Wisconsin Company Recalls More Than 55,000 lbs Of Ground Beef
Nothing ruins a good grill-out or food in general than bad beef. A Wisconsin-based company is recalling a bunch of beef because it could be contaminated.
Luckily those who had burgers or beef-based dishes this weekend while watching football in Iowa or Illinois didn't get exposed. Ironically, two states that are Wisconsin football's rivals did get the bad beef.
Bad Beef Being Recalled By Wisconsin Company
American Foods Group, LLC, doing business as Green Bay Dressed Beef, LCC, a Green Bay, Wis. establishment, is recalling approximately 58,281 pounds of ground beef products the U.S. Department of Agriculture's Food Safety and Inspection Service (FSIS) announced on Friday.
The raw, ground beef items that were produced on Aug. 14, 2023, may be contaminated with Shiga toxin-producing E. coli (STEC) O103. The products being recalled have the establishment number "EST. 18076" inside the USDA mark of inspection.
Is Wisconsin Creating More Bad Beef With Football Rivals?
The possibly contaminated items were shipped to distributors in Georgia, Michigan, and Ohio.
Even though the Wisconsin Badgers don't play anyone from Michigan this year, they have Ohio State on the schedule on October 28th in Wisconsin. Obviously, the company didn't purposely send the Buckeyes bad beef to try to give the Badgers an advantage. It would be a cool story though.
The problem with the beef was discovered when FSIS was notified that a sample collected by a state public health partner tested positive for the presence of E. coli O103. There have been no confirmed reports of adverse reactions due to consumption of these products.
Many clinical laboratories do not test for non-O157 STEC, such as O103 because it is harder to identify than STEC O157:H7. People can become ill from STECs 2-8 days (average of 3-4 days) after consuming the organism.
What Happens If I Eat The Bad Wisconsin Beef?
Most people infected with STEC O103 develop diarrhea (often bloody) and vomiting. Some illnesses last longer and can be more severe. Infection is usually diagnosed by testing of a stool sample.

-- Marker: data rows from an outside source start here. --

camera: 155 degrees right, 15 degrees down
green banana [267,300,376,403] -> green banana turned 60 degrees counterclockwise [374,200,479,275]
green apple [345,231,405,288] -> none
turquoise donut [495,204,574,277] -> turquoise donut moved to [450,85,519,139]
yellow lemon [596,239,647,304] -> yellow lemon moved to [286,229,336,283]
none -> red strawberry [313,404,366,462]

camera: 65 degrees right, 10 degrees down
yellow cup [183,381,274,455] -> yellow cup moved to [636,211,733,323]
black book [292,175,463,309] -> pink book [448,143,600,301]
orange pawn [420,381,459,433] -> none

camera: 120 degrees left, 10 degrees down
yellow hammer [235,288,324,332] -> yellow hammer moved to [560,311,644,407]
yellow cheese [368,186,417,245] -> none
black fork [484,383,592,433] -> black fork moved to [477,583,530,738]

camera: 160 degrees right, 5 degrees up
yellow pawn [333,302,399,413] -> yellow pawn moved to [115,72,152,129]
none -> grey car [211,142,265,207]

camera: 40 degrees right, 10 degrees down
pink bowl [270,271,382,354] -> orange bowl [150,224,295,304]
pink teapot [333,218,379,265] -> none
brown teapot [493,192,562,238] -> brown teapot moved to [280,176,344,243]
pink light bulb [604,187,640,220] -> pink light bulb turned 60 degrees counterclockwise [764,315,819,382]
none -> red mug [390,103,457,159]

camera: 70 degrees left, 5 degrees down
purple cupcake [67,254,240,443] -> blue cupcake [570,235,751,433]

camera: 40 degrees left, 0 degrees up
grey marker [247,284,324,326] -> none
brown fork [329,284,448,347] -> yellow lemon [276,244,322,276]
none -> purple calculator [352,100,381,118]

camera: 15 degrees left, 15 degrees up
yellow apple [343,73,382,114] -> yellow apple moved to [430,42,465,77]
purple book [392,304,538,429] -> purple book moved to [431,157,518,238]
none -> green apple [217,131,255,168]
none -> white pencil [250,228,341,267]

Vigorous rehydration and other supportive care are the usual treatments. Antibiotic treatment is generally not recommended. Most people recover within a week, but, rarely, some develop a more severe infection.
Hemolytic uremic syndrome (HUS), a type of kidney failure, is uncommon with STEC O103 infection. HUS can occur in people of any age but is most common in children under 5 years old, older adults, and persons with weakened immune systems. It is marked by easy bruising, pallor and decreased urine output.
Persons who experience these symptoms should seek emergency medical care immediately.
Distributors and other customers who have purchased these products for further processing should not use them or further distribute them. These products should be thrown away or returned to the place of purchase.